Let's talk about the ecosystem of a property manager. For example, in a typical US commercial office building investment setting, you'll have a portfolio manager who allocates capital for an investment and an asset manager who is given that capital to purchase the actual buildings.
A property manager is either in-house or hired as an intelligent third party, presumably through a bidding situation. In many cases, they run the building’s day-to-day operations from a management standpoint. They oversee move-ins and move-outs. Sometimes they handle leasing.
Then you have another third party who's hired to handle building engineering. It’s not unusual to have 4 or 5 different players working in concert to make sure that building is a safe and profitable asset.
You may enter the situation at the bottom of the food chain. You could be talking to the chief engineer or an assistant chief. Maybe your son-in-law is a porter in the building. Whatever it takes, get in, even if it’s through the boiler room. That's obviously not the best place to start; however, that’s where a lot of people find themselves.
In other situations, you'll enter at the property manager level. In that case you say, "Okay, well what do I talk about with that property manager?" When you're talking to a property manager, it pays to understand what the property manager is up against.

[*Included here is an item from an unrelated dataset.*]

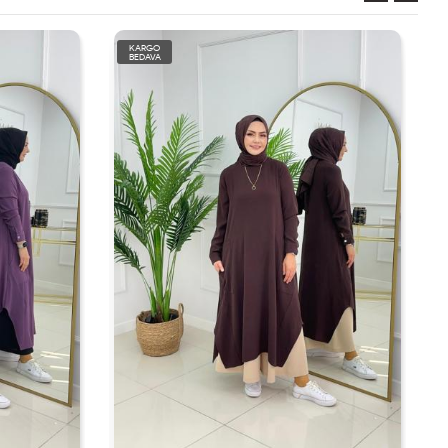
KARGO
BEDAVA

What is a day in the life of a property manager? What is on their mind on the way to work? Is it how they are going to fill that last vacancy? Is it how they are going to deal with the complaints from a tenant with thermal discomfort on the 14th floor? Is it whether or not there are any new code compliance issues that they need to be aware of? Is it how they're going to make the tenants feel safer after someone got their purse snatched in the parking lot? All of these things are going through a property manager's head as he or she heads into the office.
Once they get there the last thing they want is a vendor throwing what I like to call “bits, bytes and blinking lights” at them: "I've got the sexier product, it has all these features and all these benefits and blah blah blah.” It misses the point. Shouldn’t that vendor be talking about how a proposed energy project would reduce operating expenses and increase net operating income and asset value, or perhaps foster better thermal comfort or indoor air quality, which would reduce (or ideally eliminate) tenant complaints?
It’s all a matter of what you’re selling and how your offering’s segment-specific value resonates with a property manager. These are the things that get the job done.